My frames are to ridiculous to be sold.

Pointing forks torward target is even increasing the slap! bitchslapped me 1500 times.
Flipping in horizontal shooting style doesnt work for me.

I choose to believe in a lighter pouch!
Ill try it as soon as i can move my bitchslapped and ripped to **** finger again.

YES WE CAN!
AND:
YES JÖRG CAN EVEN BETTER


----------



## hawk2009 (Dec 30, 2009)

Shooting over the top does not help as the bands naturally arch round towards your hand, you are more likely to get hand slap shooting over the top , shooting through the fork the bands take a straight line through the forks and back again and less likely to hit your hand although you will still get some hand slaps if you use a very heavy pouch, the pouch I am using at the moment is very light weight shot through the forks fitted with thera-band gold double 25mm to 20mm tapered said to be the most powerful set up, I am able to shoot 8mm steel a very light ammo through this set up and do not get any hand slaps. I have had 145 shots so far using 8 and 9.5mm steel ammo and the pouch is still holding out and still no hand slaps.


----------



## Wingshooter (Dec 24, 2009)

Watch this short video. Shows band reaction thru the forks. I shoot any combination and never never get hand slaps.


----------



## Alex Jacob (Jan 24, 2010)

Man, that's a lot of conflicting advice - forks forward/backward; flip/TTF - Here's what I've found...

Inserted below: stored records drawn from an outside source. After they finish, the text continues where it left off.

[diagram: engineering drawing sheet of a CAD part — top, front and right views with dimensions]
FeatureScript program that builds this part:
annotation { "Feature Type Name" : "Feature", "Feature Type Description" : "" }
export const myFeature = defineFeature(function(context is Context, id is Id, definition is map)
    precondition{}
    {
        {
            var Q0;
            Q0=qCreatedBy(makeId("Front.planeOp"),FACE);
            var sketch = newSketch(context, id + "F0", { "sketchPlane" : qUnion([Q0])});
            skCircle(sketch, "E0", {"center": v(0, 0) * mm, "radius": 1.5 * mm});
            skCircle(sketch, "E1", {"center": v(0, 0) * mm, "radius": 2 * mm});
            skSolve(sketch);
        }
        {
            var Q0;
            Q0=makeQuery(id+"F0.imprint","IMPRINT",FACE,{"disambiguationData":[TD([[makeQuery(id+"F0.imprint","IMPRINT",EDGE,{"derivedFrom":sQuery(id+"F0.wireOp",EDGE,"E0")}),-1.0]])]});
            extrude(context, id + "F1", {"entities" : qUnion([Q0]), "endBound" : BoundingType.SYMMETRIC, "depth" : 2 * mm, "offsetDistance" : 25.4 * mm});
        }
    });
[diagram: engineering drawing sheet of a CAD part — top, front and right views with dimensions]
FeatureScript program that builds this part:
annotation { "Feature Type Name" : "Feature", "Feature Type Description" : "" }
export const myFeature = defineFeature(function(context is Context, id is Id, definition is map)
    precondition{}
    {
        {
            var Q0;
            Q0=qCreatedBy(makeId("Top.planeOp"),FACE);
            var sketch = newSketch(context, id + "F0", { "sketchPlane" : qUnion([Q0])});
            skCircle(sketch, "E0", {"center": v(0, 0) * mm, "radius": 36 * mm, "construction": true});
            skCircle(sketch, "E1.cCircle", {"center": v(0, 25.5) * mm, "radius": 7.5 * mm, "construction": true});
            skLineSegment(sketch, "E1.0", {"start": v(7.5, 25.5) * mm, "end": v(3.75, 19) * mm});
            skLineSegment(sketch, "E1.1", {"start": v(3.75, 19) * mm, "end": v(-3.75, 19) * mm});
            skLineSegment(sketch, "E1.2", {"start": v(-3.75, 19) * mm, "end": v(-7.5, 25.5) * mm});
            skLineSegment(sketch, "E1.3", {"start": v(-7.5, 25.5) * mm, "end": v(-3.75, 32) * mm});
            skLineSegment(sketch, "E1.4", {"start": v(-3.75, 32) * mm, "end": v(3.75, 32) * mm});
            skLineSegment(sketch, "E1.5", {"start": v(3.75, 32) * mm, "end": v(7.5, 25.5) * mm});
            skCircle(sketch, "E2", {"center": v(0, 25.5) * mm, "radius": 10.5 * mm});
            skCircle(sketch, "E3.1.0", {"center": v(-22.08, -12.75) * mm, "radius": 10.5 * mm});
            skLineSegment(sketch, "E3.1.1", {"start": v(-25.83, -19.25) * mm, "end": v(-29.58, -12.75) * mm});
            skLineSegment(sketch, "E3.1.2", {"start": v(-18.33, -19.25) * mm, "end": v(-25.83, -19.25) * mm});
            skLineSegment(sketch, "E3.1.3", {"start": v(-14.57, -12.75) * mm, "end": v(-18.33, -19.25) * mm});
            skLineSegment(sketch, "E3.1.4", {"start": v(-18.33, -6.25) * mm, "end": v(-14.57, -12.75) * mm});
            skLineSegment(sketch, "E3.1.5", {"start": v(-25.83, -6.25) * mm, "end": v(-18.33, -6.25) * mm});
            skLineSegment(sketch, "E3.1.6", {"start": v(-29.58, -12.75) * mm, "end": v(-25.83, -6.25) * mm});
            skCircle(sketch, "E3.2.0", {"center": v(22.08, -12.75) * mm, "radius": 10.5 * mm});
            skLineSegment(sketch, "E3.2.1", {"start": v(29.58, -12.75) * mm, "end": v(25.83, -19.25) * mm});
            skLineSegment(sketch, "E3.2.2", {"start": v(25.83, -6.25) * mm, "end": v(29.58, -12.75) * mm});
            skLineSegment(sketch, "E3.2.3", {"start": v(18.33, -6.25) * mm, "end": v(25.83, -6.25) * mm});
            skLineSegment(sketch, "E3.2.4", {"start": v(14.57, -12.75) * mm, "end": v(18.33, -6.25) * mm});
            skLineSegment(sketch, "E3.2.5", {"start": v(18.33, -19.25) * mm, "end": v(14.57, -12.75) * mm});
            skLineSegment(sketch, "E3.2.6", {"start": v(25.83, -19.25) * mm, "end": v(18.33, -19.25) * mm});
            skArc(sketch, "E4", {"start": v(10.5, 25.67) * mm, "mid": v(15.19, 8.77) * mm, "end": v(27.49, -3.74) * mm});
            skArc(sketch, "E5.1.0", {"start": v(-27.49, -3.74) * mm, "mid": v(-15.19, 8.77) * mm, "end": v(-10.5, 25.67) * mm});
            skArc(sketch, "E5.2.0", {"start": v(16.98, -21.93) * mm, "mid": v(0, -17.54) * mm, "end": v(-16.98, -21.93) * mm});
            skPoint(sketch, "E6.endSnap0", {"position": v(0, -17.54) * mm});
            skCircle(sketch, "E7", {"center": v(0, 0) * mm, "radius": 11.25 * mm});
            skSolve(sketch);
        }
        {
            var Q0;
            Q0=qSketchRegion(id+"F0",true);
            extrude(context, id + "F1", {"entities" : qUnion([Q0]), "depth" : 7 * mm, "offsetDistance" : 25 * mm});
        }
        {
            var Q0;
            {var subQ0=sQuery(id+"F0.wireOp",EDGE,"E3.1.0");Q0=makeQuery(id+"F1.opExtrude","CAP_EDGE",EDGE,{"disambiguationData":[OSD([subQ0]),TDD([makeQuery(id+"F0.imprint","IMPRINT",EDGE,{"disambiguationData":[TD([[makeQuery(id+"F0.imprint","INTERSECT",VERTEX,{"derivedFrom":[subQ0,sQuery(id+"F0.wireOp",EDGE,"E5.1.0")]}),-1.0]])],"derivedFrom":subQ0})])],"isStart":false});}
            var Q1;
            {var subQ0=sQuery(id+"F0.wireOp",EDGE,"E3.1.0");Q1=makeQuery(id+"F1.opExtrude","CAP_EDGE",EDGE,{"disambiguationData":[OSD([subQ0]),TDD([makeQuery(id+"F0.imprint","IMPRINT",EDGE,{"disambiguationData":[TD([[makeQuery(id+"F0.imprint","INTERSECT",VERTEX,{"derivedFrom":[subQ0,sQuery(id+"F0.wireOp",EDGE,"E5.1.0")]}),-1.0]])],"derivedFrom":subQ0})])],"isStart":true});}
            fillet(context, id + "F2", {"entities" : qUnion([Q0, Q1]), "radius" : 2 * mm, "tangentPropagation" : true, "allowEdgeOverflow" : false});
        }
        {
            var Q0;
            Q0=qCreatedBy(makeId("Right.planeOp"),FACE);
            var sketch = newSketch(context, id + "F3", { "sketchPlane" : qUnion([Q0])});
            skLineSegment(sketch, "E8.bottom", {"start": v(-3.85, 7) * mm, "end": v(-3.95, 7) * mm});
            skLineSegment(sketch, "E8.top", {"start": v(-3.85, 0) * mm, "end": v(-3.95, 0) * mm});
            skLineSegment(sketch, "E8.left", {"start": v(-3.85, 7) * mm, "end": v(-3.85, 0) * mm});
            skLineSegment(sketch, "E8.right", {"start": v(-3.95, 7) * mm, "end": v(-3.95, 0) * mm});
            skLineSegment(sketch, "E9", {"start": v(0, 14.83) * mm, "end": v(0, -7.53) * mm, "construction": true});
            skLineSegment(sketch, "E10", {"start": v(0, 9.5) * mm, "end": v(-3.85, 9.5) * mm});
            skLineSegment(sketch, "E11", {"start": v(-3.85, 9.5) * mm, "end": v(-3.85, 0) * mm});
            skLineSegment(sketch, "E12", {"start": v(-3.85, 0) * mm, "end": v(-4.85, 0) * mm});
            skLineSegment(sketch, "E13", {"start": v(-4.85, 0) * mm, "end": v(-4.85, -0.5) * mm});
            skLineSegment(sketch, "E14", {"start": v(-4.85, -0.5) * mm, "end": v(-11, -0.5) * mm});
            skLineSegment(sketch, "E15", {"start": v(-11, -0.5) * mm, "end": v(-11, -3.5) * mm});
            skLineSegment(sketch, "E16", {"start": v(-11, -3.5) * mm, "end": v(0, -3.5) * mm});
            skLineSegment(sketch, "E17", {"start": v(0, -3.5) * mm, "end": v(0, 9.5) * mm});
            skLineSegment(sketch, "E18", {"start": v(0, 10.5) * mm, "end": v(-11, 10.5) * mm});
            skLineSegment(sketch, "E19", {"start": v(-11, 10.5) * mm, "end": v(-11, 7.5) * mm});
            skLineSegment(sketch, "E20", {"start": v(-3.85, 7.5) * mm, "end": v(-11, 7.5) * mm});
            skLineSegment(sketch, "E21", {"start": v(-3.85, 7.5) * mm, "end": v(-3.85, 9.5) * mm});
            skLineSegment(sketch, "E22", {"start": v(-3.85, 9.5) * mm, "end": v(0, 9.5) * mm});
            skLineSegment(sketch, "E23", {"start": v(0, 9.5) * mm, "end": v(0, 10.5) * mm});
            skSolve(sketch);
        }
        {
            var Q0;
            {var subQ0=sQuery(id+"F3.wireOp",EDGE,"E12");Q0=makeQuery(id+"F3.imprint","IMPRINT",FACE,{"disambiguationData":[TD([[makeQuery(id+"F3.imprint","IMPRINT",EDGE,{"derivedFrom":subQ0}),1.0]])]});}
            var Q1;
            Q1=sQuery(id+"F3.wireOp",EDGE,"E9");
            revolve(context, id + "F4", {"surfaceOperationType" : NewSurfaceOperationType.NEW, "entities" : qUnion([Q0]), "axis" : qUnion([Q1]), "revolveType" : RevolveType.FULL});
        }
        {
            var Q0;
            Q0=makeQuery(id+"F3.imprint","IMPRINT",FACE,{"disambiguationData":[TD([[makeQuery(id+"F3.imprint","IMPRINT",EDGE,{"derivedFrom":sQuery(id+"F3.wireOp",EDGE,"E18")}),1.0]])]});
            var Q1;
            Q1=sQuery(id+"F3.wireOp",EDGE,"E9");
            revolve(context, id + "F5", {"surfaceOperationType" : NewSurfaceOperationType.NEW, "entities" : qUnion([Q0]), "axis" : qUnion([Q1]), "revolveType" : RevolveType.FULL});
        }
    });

Reducing the band draw weight does not necessarily slow the projectile significantly but it does cut down on the hand-slap quite a lot. Of course, you have to reach a balance for your usual ammo but too much band for the ammo spends the rest of its energy slapping your hand.

I find a good flip helps as the follow-through takes a lot of tension out of the bands when they're ahead of the fork as well as letting them swing round and dissipate energy. I don't hold the fork rigidly enough to get the bands to come back through, and a flip seems to make the shot faster.

If a friend can shoot your catapult without getting hand-slap, torture him until he spills his secret.


----------



## pebble_launcher (Jan 26, 2012)

mr wingshooter,

i just love your slingshot designs!









@Alex:

yes, i will waterboard him i think!!
and yes, i will go for lighter bands.

thanks


----------